##### Supplied information #####
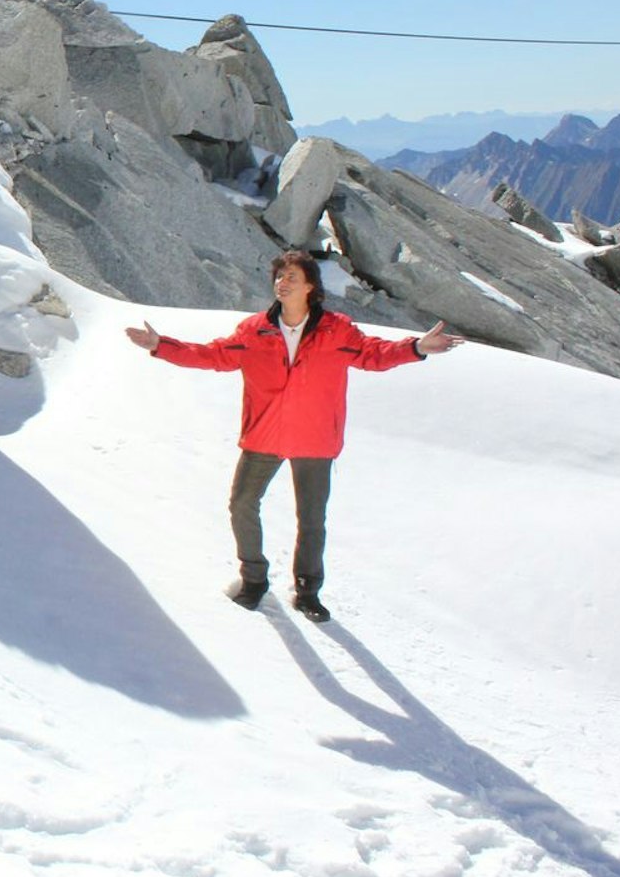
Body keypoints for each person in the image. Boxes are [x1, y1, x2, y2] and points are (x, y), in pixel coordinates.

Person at [124, 249, 463, 623]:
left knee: (312, 518)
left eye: (291, 278)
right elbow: (213, 355)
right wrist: (161, 346)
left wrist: (416, 347)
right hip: (265, 436)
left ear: (310, 288)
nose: (282, 283)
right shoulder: (255, 330)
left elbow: (373, 354)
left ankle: (307, 591)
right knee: (242, 504)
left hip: (315, 438)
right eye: (279, 276)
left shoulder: (337, 330)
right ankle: (253, 579)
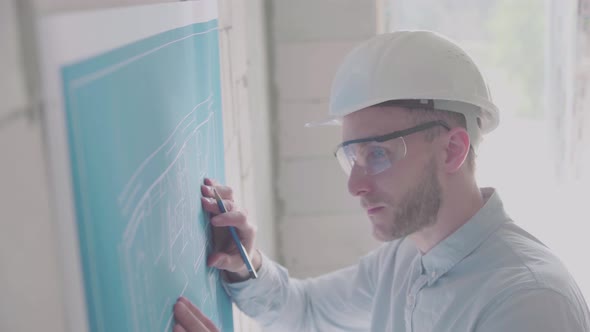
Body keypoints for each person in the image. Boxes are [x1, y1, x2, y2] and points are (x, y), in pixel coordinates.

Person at [172, 31, 590, 331]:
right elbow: (306, 311)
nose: (355, 185)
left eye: (377, 153)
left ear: (452, 150)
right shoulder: (405, 260)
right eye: (351, 156)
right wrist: (248, 264)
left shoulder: (530, 305)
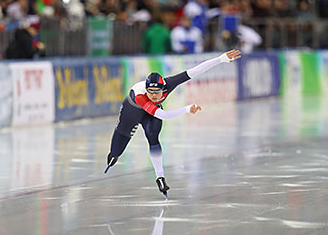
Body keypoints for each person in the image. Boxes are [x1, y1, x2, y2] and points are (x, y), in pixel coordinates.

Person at [104, 49, 242, 196]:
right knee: (115, 152)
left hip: (152, 113)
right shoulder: (141, 97)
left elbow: (194, 71)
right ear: (146, 90)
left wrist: (220, 59)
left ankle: (160, 176)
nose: (154, 96)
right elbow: (164, 115)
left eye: (158, 92)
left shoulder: (169, 84)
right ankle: (115, 153)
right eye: (150, 92)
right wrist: (187, 109)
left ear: (164, 88)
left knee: (153, 137)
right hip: (131, 113)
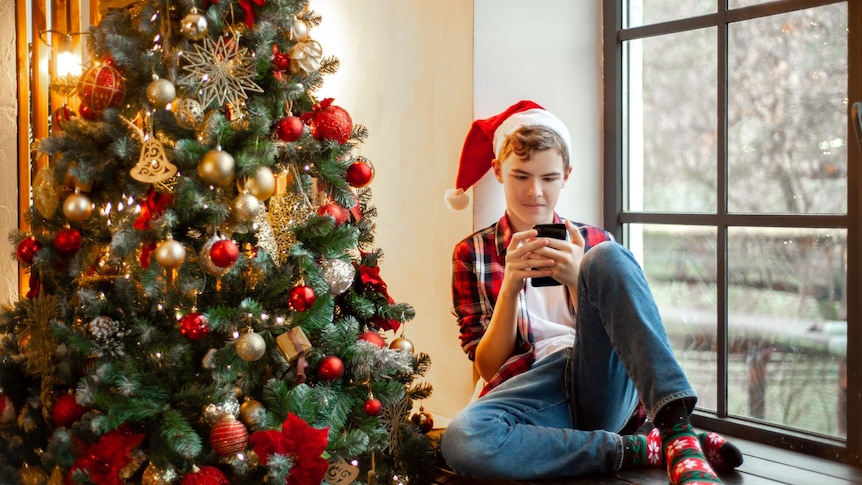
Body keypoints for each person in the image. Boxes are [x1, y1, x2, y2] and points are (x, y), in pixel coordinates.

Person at [439, 101, 742, 484]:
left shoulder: (596, 242)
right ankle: (642, 447)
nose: (535, 192)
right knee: (462, 440)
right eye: (521, 176)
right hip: (534, 389)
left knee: (608, 257)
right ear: (498, 171)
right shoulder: (474, 253)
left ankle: (677, 430)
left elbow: (624, 342)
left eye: (549, 178)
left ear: (566, 175)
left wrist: (575, 279)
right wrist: (512, 286)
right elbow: (486, 367)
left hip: (599, 382)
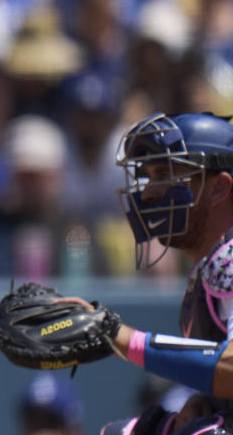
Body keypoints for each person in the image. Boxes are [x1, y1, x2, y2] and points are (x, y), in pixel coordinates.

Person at [89, 112, 233, 433]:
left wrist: (121, 338)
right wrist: (204, 402)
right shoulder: (208, 269)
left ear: (219, 189)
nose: (149, 193)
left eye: (166, 175)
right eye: (149, 176)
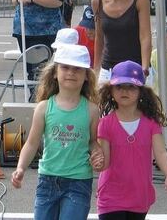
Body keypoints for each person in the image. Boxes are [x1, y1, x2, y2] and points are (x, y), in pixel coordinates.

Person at [10, 44, 102, 220]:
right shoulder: (44, 108)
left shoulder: (91, 110)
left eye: (77, 69)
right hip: (48, 179)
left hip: (79, 180)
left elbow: (92, 140)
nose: (71, 72)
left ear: (86, 77)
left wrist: (97, 152)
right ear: (54, 72)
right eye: (65, 67)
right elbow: (31, 143)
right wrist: (21, 167)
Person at [95, 60, 167, 219]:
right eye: (119, 86)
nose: (124, 91)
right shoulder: (105, 124)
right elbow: (103, 162)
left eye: (131, 86)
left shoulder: (150, 123)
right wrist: (97, 161)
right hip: (110, 195)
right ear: (110, 90)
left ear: (141, 91)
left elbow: (160, 152)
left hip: (139, 195)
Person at [91, 0, 151, 85]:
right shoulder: (97, 1)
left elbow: (145, 36)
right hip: (109, 69)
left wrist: (145, 68)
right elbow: (99, 37)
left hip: (136, 67)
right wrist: (96, 71)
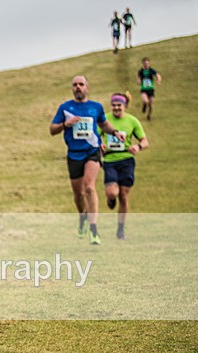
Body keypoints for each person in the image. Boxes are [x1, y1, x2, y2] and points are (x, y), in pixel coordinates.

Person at [50, 75, 125, 245]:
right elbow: (52, 130)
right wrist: (65, 124)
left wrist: (114, 132)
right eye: (75, 85)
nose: (78, 87)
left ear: (87, 87)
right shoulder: (65, 108)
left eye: (81, 84)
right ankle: (82, 216)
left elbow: (103, 124)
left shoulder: (96, 107)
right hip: (74, 155)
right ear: (72, 88)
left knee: (89, 186)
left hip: (92, 151)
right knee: (78, 194)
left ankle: (93, 229)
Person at [99, 92, 148, 240]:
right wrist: (99, 144)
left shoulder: (132, 121)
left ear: (124, 106)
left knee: (124, 196)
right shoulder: (105, 119)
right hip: (110, 160)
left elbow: (145, 140)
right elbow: (94, 135)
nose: (116, 107)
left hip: (126, 160)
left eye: (119, 105)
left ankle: (120, 230)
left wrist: (138, 147)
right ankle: (110, 199)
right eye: (113, 105)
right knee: (113, 193)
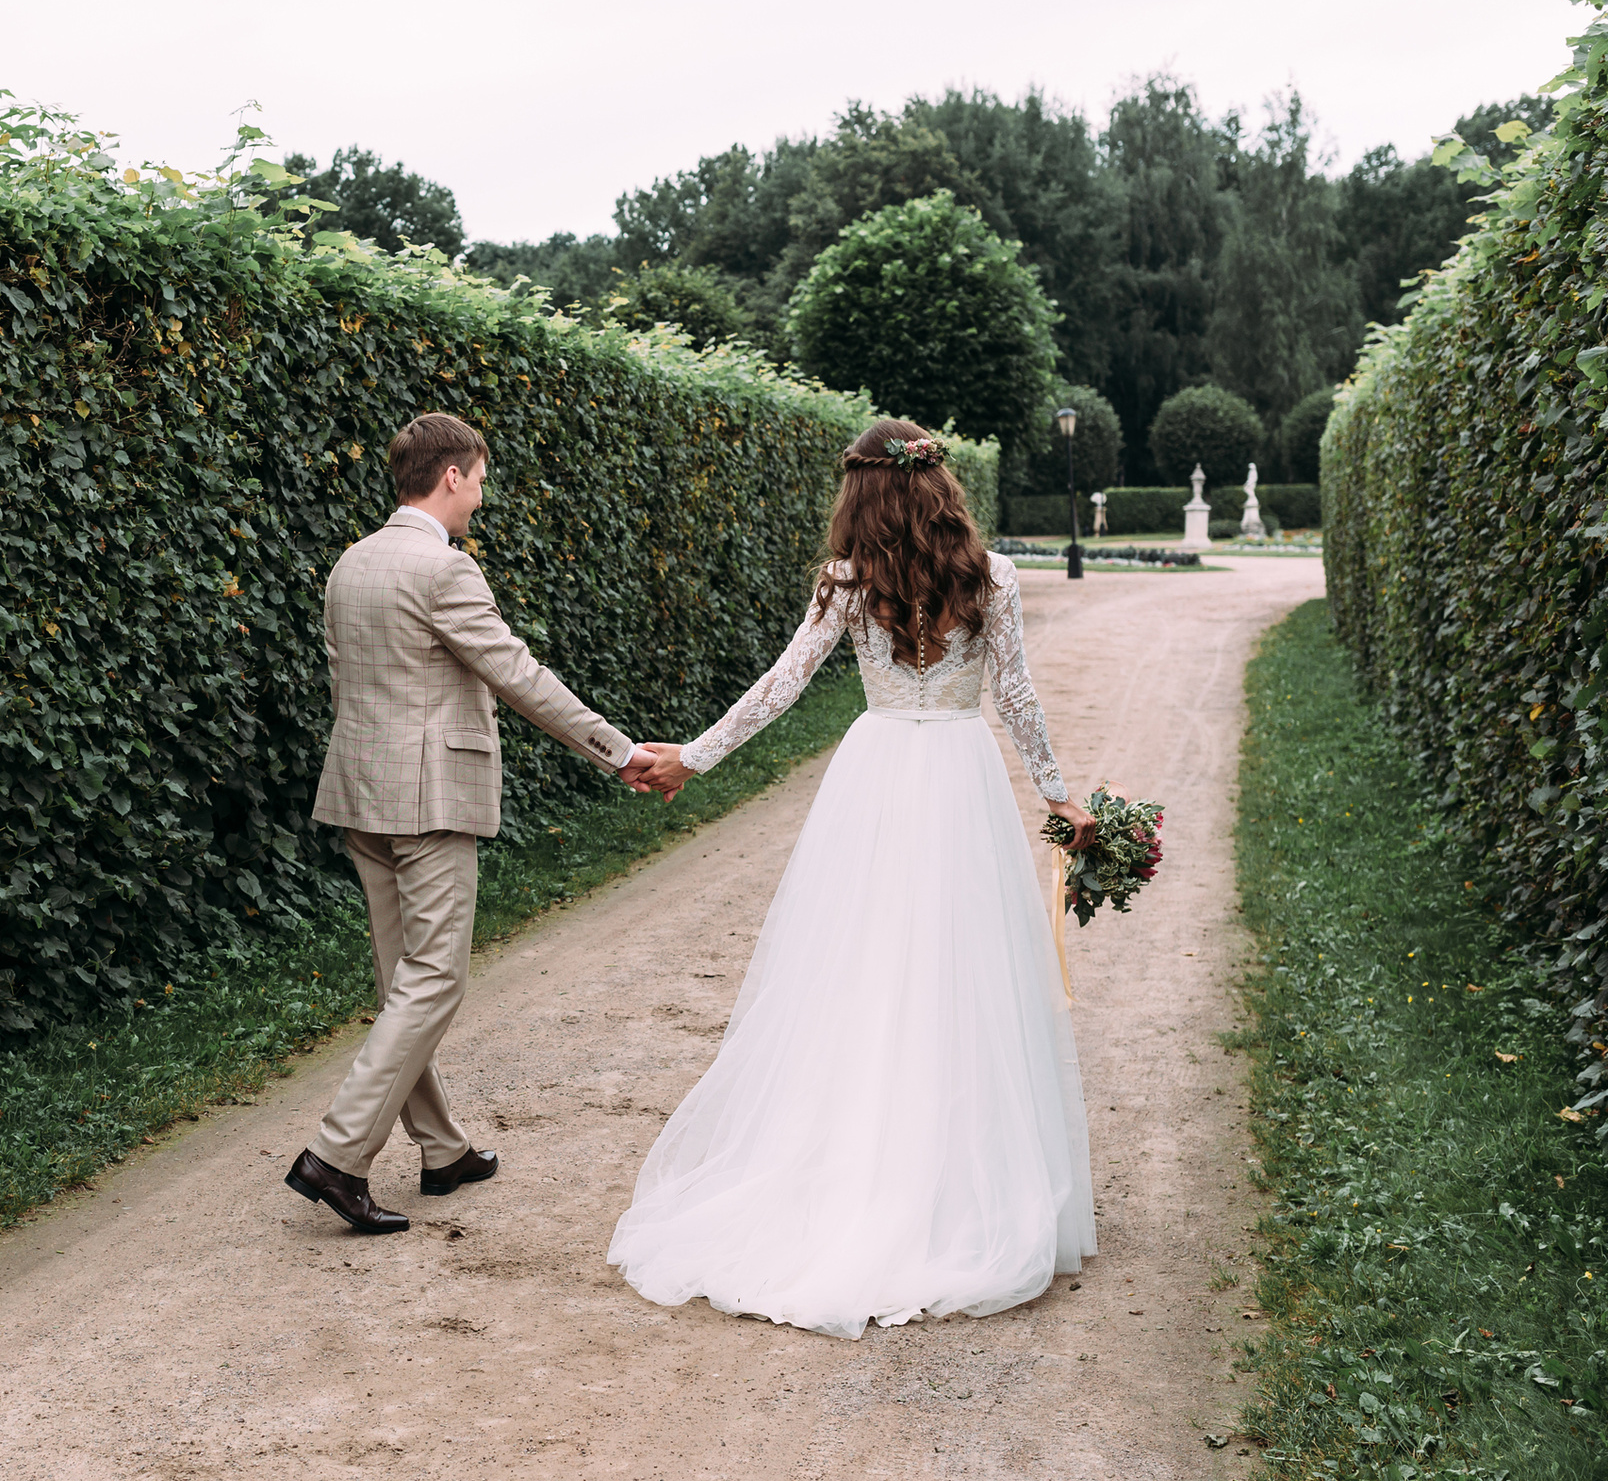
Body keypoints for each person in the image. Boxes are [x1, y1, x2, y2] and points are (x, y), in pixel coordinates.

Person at [610, 418, 1098, 1337]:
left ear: (860, 492)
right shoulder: (990, 578)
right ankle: (954, 1178)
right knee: (963, 978)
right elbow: (1017, 696)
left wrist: (696, 757)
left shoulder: (847, 582)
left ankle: (860, 1161)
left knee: (863, 968)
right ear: (942, 484)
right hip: (960, 776)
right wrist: (1062, 798)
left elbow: (782, 683)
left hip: (875, 776)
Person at [288, 412, 656, 1234]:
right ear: (451, 475)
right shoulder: (444, 569)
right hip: (429, 799)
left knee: (401, 982)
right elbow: (517, 674)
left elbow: (351, 679)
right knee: (434, 980)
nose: (481, 498)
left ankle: (443, 1149)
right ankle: (337, 1157)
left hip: (360, 792)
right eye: (481, 480)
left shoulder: (352, 562)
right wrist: (617, 749)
#####
What to produce
Copy each line in the entries above where "nose" turns up.

Solution for this problem
nose: (282, 283)
nose: (355, 185)
nose: (154, 96)
nose: (535, 192)
nose: (149, 193)
nose: (71, 72)
nose: (124, 91)
nose: (78, 87)
nose: (116, 107)
nose: (481, 498)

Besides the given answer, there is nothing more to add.